I then asked about spelt, about which I have had conflicting reports, and Katherine went into a truly fascinating and illuminating explanation of the Spelt Issue. It turns out that spelt, as a variety of wheat, is just as bad for someone with coeliac disease as regular wheat. People with wheat allergies need to be careful about spelt, too, though some people can manage one and not the other. And spelt is fine for people with fructose intolerance if – and I absolutely love this if – it has had a chance to rise. So spelt bread, or spelt flour baked into a cake, are both fine, but spelt flatbread cooked in a frying pan is not. This is possibly the coolest food fact I know. Essentially the process of leavening breaks down the proteins in spelt just enough to render it low fructose. I always suspected that baking was a form of magic, and now I know it is true…
Oats are also fine for people with FODMAPs, but not with Coeliac disease, and rye is full of fructans *and* gluten, so it isn’t too useful for either.
I got the gossip on non-dairy milks and coconut oil, while I was at it. Apparently, all those lovely organic nut milks and oat milks that one gets at the supermarket may well be organic, but they aren’t a good dairy substitute in terms of calcium – the non-organic brands are generally fortified with calcium, but the organic ones work under different rules, and can’t be fortified at all.

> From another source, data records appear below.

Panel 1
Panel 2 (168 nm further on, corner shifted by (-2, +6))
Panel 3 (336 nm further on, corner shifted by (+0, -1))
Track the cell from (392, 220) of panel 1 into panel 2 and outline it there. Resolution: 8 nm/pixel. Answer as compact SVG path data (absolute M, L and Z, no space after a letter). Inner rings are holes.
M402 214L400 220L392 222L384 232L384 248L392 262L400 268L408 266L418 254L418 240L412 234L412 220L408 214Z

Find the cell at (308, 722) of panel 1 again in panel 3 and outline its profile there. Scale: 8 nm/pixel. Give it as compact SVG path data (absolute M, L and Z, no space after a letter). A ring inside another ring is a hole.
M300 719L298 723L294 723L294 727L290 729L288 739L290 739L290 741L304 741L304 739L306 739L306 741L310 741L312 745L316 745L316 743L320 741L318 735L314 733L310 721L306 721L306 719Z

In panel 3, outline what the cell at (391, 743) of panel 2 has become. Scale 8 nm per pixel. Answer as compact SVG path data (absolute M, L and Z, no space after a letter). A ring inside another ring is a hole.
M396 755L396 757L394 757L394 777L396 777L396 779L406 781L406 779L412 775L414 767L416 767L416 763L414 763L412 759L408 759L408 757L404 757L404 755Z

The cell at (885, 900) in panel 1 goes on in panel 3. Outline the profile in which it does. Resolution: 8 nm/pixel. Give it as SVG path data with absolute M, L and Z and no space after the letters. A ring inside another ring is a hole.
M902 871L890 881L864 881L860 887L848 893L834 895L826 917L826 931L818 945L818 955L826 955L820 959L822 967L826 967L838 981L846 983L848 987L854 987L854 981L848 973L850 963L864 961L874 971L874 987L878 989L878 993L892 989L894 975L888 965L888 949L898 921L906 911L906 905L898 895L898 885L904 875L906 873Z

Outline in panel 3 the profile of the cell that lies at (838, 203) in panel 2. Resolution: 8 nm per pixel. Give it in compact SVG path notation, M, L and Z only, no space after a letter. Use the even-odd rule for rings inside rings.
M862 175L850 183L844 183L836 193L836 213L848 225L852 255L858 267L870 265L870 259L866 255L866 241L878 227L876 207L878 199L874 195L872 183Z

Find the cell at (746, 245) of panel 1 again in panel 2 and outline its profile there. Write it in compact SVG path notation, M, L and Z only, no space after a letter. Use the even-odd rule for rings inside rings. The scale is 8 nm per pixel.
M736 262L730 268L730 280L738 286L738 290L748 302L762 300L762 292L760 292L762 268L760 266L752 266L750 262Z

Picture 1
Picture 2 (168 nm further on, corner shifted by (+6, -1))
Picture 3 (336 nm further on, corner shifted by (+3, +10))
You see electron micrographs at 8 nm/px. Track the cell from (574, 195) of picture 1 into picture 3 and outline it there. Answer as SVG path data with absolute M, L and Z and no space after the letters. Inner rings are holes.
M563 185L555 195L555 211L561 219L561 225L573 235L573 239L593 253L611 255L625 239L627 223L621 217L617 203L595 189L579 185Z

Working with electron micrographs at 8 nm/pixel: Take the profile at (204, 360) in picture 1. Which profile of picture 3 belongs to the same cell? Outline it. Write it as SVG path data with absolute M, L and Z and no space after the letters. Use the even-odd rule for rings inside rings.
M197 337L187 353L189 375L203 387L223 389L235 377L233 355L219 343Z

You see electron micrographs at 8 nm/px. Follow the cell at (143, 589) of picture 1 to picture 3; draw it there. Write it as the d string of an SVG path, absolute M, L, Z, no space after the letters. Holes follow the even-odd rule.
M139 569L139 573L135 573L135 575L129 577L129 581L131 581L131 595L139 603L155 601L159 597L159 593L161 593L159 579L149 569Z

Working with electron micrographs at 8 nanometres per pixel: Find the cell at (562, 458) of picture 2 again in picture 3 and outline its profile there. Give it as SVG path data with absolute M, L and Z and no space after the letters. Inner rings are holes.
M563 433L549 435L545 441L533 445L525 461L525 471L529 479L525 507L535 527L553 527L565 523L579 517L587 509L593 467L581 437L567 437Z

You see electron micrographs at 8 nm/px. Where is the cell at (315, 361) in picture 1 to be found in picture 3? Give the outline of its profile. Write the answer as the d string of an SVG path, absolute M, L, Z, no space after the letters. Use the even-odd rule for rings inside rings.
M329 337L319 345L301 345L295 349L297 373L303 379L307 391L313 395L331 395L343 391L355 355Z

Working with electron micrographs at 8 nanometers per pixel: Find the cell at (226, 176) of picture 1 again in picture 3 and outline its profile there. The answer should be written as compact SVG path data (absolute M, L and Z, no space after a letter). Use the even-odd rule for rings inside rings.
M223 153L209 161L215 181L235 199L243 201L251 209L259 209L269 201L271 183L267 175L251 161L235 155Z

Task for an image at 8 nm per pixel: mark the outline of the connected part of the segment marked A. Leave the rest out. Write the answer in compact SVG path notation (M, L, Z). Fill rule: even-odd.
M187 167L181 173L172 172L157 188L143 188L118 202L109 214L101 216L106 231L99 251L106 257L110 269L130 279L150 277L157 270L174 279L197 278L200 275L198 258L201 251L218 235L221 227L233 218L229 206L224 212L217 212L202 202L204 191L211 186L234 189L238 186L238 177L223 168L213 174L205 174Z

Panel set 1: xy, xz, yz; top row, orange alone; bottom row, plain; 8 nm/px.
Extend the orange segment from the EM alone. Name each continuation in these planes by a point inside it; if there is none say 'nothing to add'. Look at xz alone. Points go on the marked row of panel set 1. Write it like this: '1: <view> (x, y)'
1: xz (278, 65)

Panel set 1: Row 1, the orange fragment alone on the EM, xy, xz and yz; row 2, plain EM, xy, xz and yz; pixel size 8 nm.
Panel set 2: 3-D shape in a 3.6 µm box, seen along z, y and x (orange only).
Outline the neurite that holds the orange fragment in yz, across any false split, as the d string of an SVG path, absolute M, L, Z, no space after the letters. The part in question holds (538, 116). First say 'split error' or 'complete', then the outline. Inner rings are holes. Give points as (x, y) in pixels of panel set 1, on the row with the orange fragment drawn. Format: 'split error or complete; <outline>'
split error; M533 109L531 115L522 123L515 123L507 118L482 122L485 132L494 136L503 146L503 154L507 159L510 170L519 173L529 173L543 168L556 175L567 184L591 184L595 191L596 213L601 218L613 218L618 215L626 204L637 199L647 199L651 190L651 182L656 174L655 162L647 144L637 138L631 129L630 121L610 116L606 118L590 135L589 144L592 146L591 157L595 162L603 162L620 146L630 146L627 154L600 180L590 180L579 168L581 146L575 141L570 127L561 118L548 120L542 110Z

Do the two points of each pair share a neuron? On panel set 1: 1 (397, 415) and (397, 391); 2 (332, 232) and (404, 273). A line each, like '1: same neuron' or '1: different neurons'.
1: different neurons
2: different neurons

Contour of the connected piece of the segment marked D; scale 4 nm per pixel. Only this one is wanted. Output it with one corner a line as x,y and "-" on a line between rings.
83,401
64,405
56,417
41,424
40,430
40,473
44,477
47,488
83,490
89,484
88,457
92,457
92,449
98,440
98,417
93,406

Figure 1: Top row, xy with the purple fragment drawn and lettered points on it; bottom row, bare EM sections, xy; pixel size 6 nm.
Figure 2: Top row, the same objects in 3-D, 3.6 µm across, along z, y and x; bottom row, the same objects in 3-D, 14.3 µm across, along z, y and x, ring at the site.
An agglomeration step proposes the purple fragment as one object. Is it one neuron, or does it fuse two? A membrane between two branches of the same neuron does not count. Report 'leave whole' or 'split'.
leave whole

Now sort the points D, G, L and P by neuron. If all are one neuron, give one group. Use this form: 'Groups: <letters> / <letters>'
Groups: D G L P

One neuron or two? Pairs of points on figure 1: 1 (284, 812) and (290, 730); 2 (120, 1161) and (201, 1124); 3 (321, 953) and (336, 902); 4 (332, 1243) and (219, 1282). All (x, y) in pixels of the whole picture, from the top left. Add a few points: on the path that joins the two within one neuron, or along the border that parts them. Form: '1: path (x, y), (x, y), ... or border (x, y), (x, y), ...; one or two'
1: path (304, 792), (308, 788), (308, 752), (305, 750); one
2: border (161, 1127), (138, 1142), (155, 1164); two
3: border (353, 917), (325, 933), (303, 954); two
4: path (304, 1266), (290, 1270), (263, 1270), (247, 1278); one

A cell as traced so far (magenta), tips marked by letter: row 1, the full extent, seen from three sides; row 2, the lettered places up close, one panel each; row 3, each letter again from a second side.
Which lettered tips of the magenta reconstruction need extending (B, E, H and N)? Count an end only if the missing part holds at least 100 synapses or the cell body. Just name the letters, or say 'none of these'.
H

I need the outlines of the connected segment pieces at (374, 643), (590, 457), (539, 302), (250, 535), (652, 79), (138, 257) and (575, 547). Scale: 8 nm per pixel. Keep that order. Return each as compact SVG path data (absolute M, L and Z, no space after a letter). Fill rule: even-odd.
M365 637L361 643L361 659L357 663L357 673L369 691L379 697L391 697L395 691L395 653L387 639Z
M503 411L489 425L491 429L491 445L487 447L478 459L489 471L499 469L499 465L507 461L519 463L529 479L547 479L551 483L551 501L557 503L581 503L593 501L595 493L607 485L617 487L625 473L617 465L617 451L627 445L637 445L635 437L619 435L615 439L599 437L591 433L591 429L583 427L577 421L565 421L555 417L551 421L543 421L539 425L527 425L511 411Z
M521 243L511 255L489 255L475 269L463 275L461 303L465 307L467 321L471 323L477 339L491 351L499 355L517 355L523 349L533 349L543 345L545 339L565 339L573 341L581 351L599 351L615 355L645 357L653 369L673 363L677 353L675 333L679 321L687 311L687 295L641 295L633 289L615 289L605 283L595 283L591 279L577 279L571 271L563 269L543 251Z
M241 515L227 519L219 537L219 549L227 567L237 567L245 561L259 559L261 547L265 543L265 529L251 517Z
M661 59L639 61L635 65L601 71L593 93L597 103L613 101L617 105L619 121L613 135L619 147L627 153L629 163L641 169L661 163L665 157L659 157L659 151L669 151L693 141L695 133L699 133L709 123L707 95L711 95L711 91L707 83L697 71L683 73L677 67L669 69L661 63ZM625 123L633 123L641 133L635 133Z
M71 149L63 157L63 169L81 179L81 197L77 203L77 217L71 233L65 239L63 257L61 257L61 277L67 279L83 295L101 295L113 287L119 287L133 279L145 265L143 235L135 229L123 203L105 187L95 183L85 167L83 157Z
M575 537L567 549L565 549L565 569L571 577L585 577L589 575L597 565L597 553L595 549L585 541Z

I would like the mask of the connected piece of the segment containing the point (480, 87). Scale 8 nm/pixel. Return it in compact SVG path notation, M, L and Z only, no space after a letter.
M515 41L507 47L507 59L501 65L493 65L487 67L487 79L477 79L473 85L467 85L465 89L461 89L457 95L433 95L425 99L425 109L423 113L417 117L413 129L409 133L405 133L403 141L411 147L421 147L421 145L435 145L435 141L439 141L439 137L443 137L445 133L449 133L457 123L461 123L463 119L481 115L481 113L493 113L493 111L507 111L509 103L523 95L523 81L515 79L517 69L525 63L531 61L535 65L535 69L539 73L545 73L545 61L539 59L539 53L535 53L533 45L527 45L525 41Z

So that’s something to bear in mind when you are buying your non-dairy milks – I suspect what you should buy depends on what your priorities are, but don’t assume that your milk has calcium in it unless it says so.
If you are avoiding FODMAPs, incidentally, you should also avoid wholebean soymilks, because of the aforementioned galactans. But coconut milk seems to be fine, though a bit high in cholesterol. Incidentally, I hadn’t realised that Copha was coconut oil too (I always rather suspected it was made of candle wax, actually.
We went into a cheery digression regarding the wonderful world of glucose matching, which is apparently not scientifically proven, though there is good anecdotal evidence for it. This is essentially about balancing glucose and fructose, because generally, if the sucrose to fructose ratio in something is at least 1:1, it’s going to be OK for someone with fructose intolerance. The basic sugars one buys at the supermarket are sucrose, which is 1:1 glucose to fructose, so obviously adding any fructose to a dish containing table sugar will push it over the edge – but if you have pure glucose syrup, you can use this to bring a fruity dish back to a point where it is fructose friendly.
Of course, at this point, it will be very sweet and not recommended by any sensibly nutritionist, but it’s useful knowledge to have in theory, I think.
All in all, a fascinating and useful conversation to have. Lots of information, lots of science, and lots of love of food. If you are in the market for a dietician, especially one who is knowledgeable about food sensitivities, I would definitely recommend the Shepherd Works group.